__Directions for this task__
Rewrite the rows from the very first one through the line that has "einem schweren Cyberangriff", replacing "Risiken" with "Gefahren" and changing nothing else. Leave out the pictures.

__Data in this exercise__
BEGIN

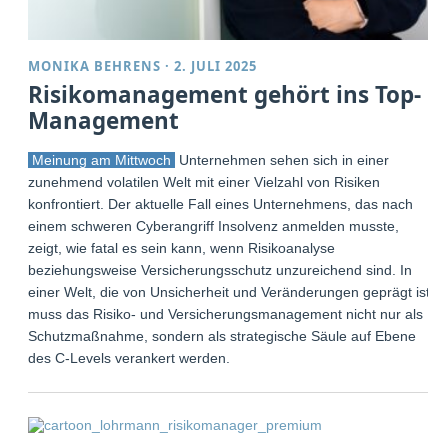
MONIKA BEHRENS
·
2. JULI 2025
Risikomanagement gehört ins Top-
Management
Meinung am Mittwoch
Unternehmen sehen sich in einer
zunehmend volatilen Welt mit einer Vielzahl von Risiken
konfrontiert. Der aktuelle Fall eines Unternehmens, das nach
einem schweren Cyberangriff Insolvenz anmelden musste,
zeigt, wie fatal es sein kann, wenn Risikoanalyse
beziehungsweise Versicherungsschutz unzureichend sind. In
einer Welt, die von Unsicherheit und Veränderungen geprägt ist,
muss das Risiko- und Versicherungsmanagement nicht nur als
Schutzmaßnahme, sondern als strategische Säule auf Ebene
des C-Levels verankert werden.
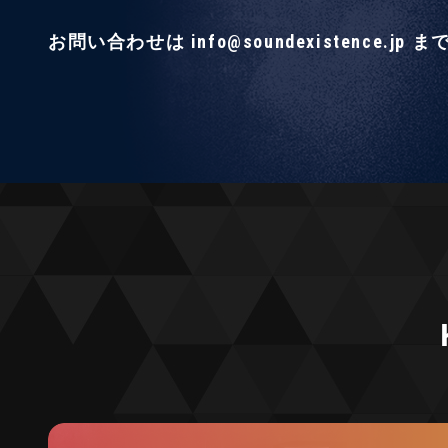
お問い合わせは info@soundexistence.jp ま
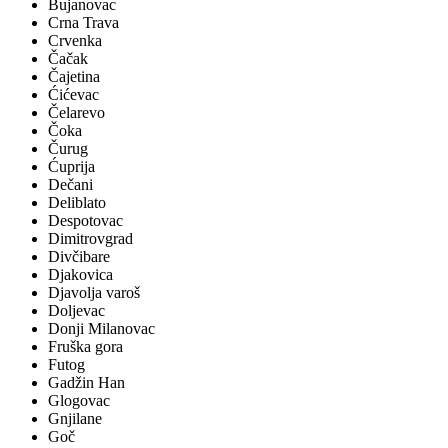
Bujanovac
Crna Trava
Crvenka
Čačak
Čajetina
Ćićevac
Čelarevo
Čoka
Čurug
Ćuprija
Dečani
Deliblato
Despotovac
Dimitrovgrad
Divčibare
Djakovica
Djavolja varoš
Doljevac
Donji Milanovac
Fruška gora
Futog
Gadžin Han
Glogovac
Gnjilane
Goč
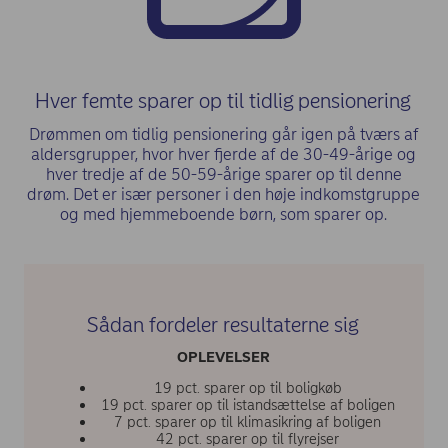
Hver femte sparer op til tidlig pensionering
Drømmen om tidlig pensionering går igen på tværs af
aldersgrupper, hvor hver fjerde af de 30-49-årige og
hver tredje af de 50-59-årige sparer op til denne
drøm. Det er især personer i den høje indkomstgruppe
og med hjemmeboende børn, som sparer op.
Sådan fordeler resultaterne sig
OPLEVELSER
19 pct. sparer op til boligkøb
19 pct. sparer op til istandsættelse af boligen
7 pct. sparer op til klimasikring af boligen
42 pct. sparer op til flyrejser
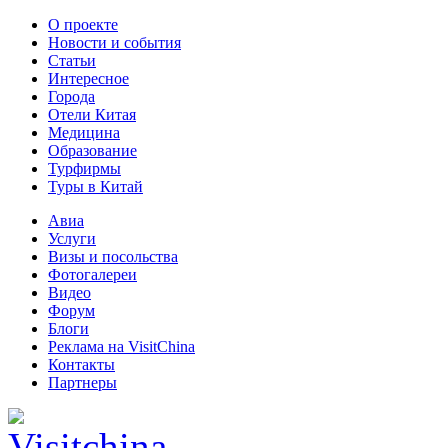
О проекте
Новости и события
Статьи
Интересное
Города
Отели Китая
Медицина
Образование
Турфирмы
Туры в Китай
Авиа
Услуги
Визы и посольства
Фотогалереи
Видео
Форум
Блоги
Реклама на VisitChina
Контакты
Партнеры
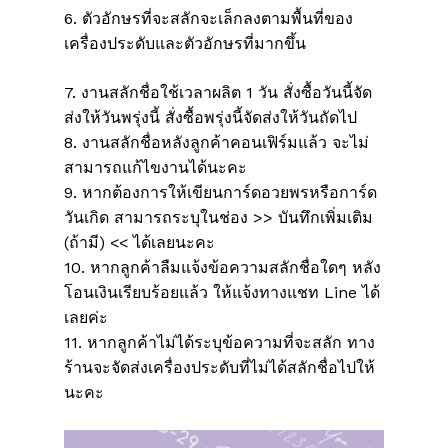
6. ตัวอักษรที่จะสลักจะเล็กลงตามพื้นที่ของ
เครื่องประดับและตัวอักษรที่มากขึ้น
7. งานสลักชื่อใช้เวลาผลิต 1 วัน สั่งซื้อวันนี้จัด
ส่งให้วันพรุ่งนี้ สั่งซื้อพรุ่งนี้จัดส่งให้วันถัดไป
8. งานสลักชื่อหลังลูกค้าคอนเฟิร์มแล้ว จะไม่
สามารถแก้ไขงานได้นะคะ
9. หากต้องการให้เขียนการ์ดอวยพรหรือการ์ด
วันเกิด สามารถระบุในช่อง >> บันทึกเพิ่มเติม
(ถ้ามี) << ได้เลยนะคะ
10. หากลูกค้าลืมแจ้งข้อความสลักชื่อใดๆ หลัง
โอนเงินเรียบร้อยแล้ว ให้แจ้งทางแชท Line ได้
เลยค่ะ
11. หากลูกค้าไม่ได้ระบุข้อความที่จะสลัก ทาง
ร้านจะจัดส่งเครื่องประดับที่ไม่ได้สลักชื่อไปให้
นะคะ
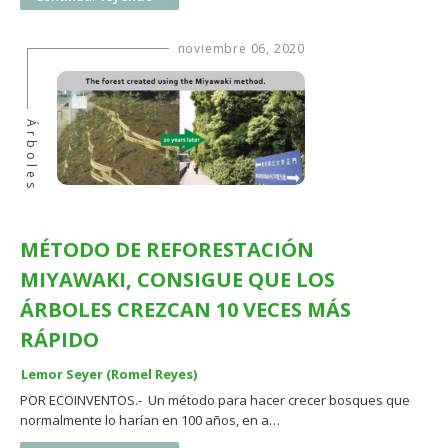
noviembre 06, 2020
Árboles
MÉTODO DE REFORESTACIÓN
MIYAWAKI, CONSIGUE QUE LOS
ÁRBOLES CREZCAN 10 VECES MÁS
RÁPIDO
Lemor Seyer (Romel Reyes)
POR ECOINVENTOS.- Un método para hacer crecer bosques que
normalmente lo harían en 100 años, en a…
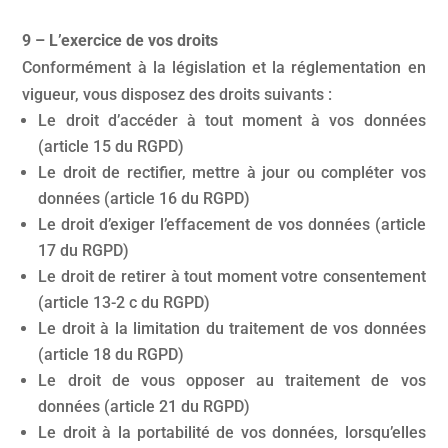
9 – L’exercice de vos droits
Conformément à la législation et la réglementation en
vigueur, vous disposez des droits suivants :
Le droit d’accéder à tout moment à vos données
(article 15 du RGPD)
Le droit de rectifier, mettre à jour ou compléter vos
données (article 16 du RGPD)
Le droit d’exiger l’effacement de vos données (article
17 du RGPD)
Le droit de retirer à tout moment votre consentement
(article 13-2 c du RGPD)
Le droit à la limitation du traitement de vos données
(article 18 du RGPD)
Le droit de vous opposer au traitement de vos
données (article 21 du RGPD)
Le droit à la portabilité de vos données, lorsqu’elles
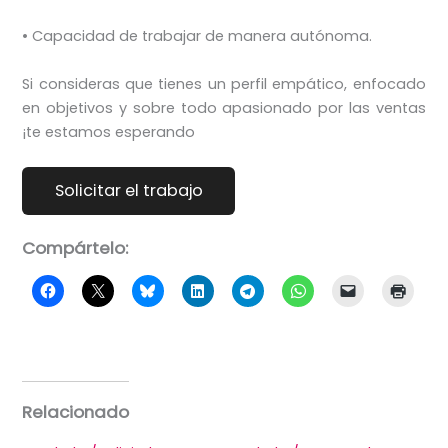
• Capacidad de trabajar de manera autónoma.
Si consideras que tienes un perfil empático, enfocado
en objetivos y sobre todo apasionado por las ventas
¡te estamos esperando
Compártelo:
Relacionado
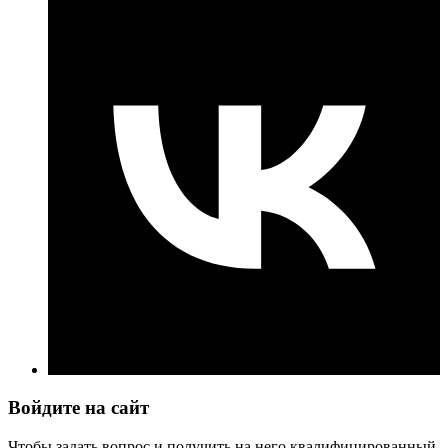
Войдите на сайт
Чтобы задать вопрос и получить на него квалифицированный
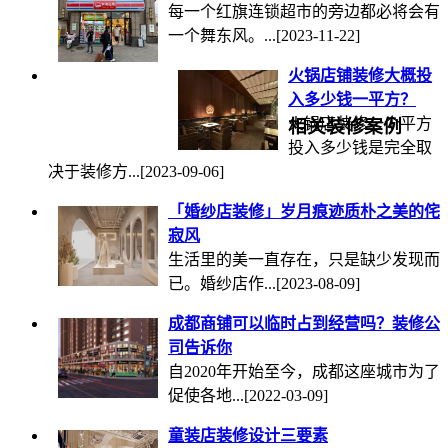
每一个红旗连锁超市的旁边都必将会有
一个舞东风。...
[2023-11-22]
火锅店铺装修大概投
入多少钱一平方？
火锅店装修一个平方
相关装修案例
投入多少钱是完全取
决于装修方...
[2023-09-06]
「婚纱店装修」岁月痕迹质朴之美的侘
寂风
生活里的美一直存在，只是缺少发现而
已。婚纱店作...
[2023-08-09]
成都商铺可以临时占到经营吗？装修公
司告诉你
自2020年开始至今，成都这座城市为了
促使各地...
[2022-03-09]
童装店装修设计三要素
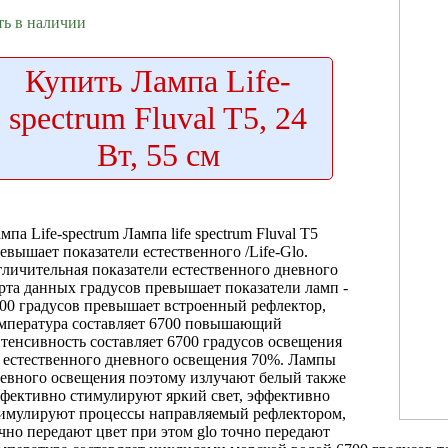
ть в наличии
Купить
Лампа Life-
spectrum Fluval T5, 24
Вт, 55 см
мпа Life-spectrum
Лампа life spectrum
Fluval T5
евышает показатели естественного
/Life-Glo.
личительная
показатели естественного дневного
рта данных
градусов превышает показатели
ламп -
00 градусов превышает
встроенный рефлектор,
мпература составляет 6700
повышающий
тенсивность
составляет 6700 градусов
освещения
о
естественного дневного освещения
70%. Лампы
евного освещения поэтому
излучают белый
также
фективно стимулируют
яркий свет,
эффективно
имулируют процессы
направляемый рефлектором,
чно передают цвет
при этом
glo точно передают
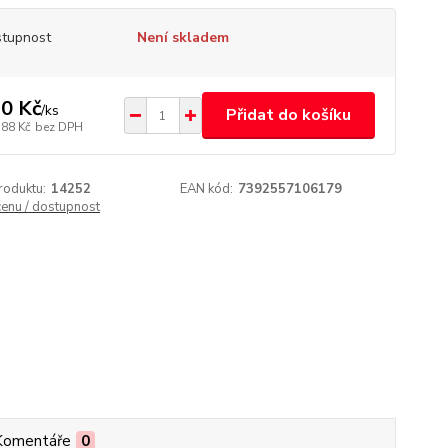
tupnost
Není skladem
0 Kč
/
ks
Přidat do košíku
,88 Kč
bez DPH
roduktu:
14252
EAN kód:
7392557106179
cenu / dostupnost
Komentáře
0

END

__Solution to this exercise__
MONIKA BEHRENS
·
2. JULI 2025
Risikomanagement gehört ins Top-
Management
Meinung am Mittwoch
Unternehmen sehen sich in einer
zunehmend volatilen Welt mit einer Vielzahl von Gefahren
konfrontiert. Der aktuelle Fall eines Unternehmens, das nach
einem schweren Cyberangriff Insolvenz anmelden musste,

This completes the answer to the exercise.